The business of monarchy has always been stacked in favor of men. Not any more - or so the British government promises.
The first child of Prince William and his wife, Kate, will be born a king or a queen in waiting, under changes to succession rules designed to overturn centuries of tradition and give royal daughters the same rights as sons.
Deputy Prime Minister Nick Clegg pledged Tuesday that the law on succession would be changed at the "earliest opportunity." He said "whether the baby is a boy or a girl, they will have an equal claim to the throne."
"Born to rule, be it a boy or a girl" proclaimed the Daily Mail, which noted that the baby had "already made royal and constitutional history" even before it is born.
Not so fast, caution others.
A royal saga needs a touch of uncertainty, and experts point out that despite politicians' promises, the law giving males primacy in succession has not yet been changed - and the clock is ticking.
"We know that the wishes of politicians are written in water," said royal historian Robert Lacey. "Law only becomes law when the law is made - and the law has not been made."
Meanwhile, the Duchess of Cambridge - the former Kate Middleton - was "continuing to feel better" Tuesday as she spent a second day in a London hospital being treated for acute morning sickness, St. James' Palace said. William visited his wife in the hospital for several hours, as photographers and camera crews from around the world camped outside, eager for news on the royal pregnancy. Officials said earlier that the duchess was not yet 12 weeks pregnant.
Congratulations poured in from around the world at the good news, which follows Kate and William's lavish royal wedding in 2011 and Queen Elizabeth II's Diamond Jubilee celebrations this year.
Officials say that Kate and William's baby will displace Prince Harry, William's younger brother, as third in line to the throne - and the child will stay there, even if she is a princess who later acquires a younger brother.
For centuries, preference was given to male heirs, so a first-born princess would be leapfrogged in the succession by a younger brother. As a result, there have been some 35 kings of England since the Norman Conquest in 1066, but only seven queens.
Last year, the leaders of Britain and the 15 former colonies that have the queen as their head of state informally agreed to establish new rules giving female children equal status with males in the order of succession - something that will require legal changes in each country.
"Put simply, if the Duke and Duchess of Cambridge were to have a little girl, that girl would one day be our queen," Prime Minister David Cameron said at the time.
Months passed with little progress.
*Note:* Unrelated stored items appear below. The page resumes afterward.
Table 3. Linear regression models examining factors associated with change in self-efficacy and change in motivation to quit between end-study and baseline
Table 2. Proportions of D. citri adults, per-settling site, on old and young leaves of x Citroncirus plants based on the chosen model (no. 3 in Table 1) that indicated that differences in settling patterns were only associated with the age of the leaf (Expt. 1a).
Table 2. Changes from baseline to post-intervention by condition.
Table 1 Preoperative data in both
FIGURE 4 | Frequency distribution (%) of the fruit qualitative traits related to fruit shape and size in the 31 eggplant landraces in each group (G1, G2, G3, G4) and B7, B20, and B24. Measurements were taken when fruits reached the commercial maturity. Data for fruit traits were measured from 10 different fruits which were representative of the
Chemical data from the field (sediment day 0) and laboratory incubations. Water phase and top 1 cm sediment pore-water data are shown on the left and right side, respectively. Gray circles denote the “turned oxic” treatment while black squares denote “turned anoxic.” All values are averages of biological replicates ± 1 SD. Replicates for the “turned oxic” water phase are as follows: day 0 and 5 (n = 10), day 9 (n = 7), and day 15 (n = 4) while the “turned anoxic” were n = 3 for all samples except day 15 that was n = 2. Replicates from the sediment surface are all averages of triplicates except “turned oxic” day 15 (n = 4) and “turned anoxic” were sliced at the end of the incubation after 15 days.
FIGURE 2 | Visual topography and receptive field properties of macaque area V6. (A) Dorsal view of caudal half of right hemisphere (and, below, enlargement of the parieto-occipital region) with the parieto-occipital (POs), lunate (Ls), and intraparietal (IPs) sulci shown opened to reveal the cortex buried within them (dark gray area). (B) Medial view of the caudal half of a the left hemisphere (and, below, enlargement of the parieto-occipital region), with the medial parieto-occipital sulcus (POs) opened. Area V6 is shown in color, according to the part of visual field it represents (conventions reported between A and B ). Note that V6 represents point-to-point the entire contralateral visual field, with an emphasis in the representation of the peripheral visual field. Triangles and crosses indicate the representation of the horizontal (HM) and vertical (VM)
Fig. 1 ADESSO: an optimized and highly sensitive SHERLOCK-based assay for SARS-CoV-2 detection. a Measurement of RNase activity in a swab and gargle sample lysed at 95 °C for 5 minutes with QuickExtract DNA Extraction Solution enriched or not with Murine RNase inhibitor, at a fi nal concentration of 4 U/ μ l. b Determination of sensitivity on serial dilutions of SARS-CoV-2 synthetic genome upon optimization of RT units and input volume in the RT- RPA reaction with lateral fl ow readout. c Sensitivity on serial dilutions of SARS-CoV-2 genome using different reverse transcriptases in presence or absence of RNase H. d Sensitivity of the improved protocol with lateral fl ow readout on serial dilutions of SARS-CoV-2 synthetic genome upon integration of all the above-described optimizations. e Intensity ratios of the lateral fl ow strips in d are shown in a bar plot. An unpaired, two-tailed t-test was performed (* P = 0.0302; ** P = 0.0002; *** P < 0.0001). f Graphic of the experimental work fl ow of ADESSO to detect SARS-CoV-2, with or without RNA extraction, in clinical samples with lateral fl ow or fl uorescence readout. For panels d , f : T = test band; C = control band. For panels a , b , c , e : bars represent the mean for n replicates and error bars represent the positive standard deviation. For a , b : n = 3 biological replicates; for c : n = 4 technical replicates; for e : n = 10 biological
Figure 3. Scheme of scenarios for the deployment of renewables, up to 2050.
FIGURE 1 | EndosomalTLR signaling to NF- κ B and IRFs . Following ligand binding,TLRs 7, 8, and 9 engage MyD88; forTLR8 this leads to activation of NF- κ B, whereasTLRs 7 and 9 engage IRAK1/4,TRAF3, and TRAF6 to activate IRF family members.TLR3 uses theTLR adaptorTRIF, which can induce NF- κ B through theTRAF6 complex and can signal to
But the prospect of a royal birth next year seems to have focused political minds, at least somewhat: Clegg announced Tuesday that all 16 nations had now formally agreed to change their laws.
Clegg also said that a Succession to the Crown Bill would be introduced in Britain's House of Commons as soon as the parliamentary schedule permits.
"Notwithstanding a few parliamentary turns of the wheel, this is now going to happen," Clegg said, adding that "the old-fashioned rules ... have been swept aside."
In Britain, implementing the new rule means changing bits of several key constitutional documents, including the Bill of Rights and Coronation Oath Act of 1688, the 1701 Act of Settlement and the 1706 Act of Union with Scotland.
Lacey said that if it is not done by the time the baby is born, uncertainty is bound to remain. A first-born girl could find her younger brother challenging her for the throne on the grounds that the law had not been changed at the time of her birth.
And what if Kate has twins? Experts say that the firstborn will be the heir - but things could get complicated if the succession rules are not changed before the birth.
"Say they have twins and a girl comes out first and 20 years later the boy turns out to be the more attractive character," Lacey said. "People will say that, at the time, the law meant the boy should have inherited."
Rebecca Probert, a professor at the University of Warwick's school of law, said that there are other issues that the law should address to bring the monarchy up to date.
British monarchs are banned from marrying Roman Catholics, but not members of other faiths - something Clegg said the new law would change.
An heir also cannot marry without the monarch's permission, and can't marry in a civil ceremony - even though Prince Charles, William's father, did just that when he wed his second wife, Camilla Parker Bowles, in 2005.
Probert said that it's important "to have a clause in there confirming that monarchs are able to marry in the same ways that are open to their subjects."
But she thinks that that may prove too complicated for lawmakers in the short term.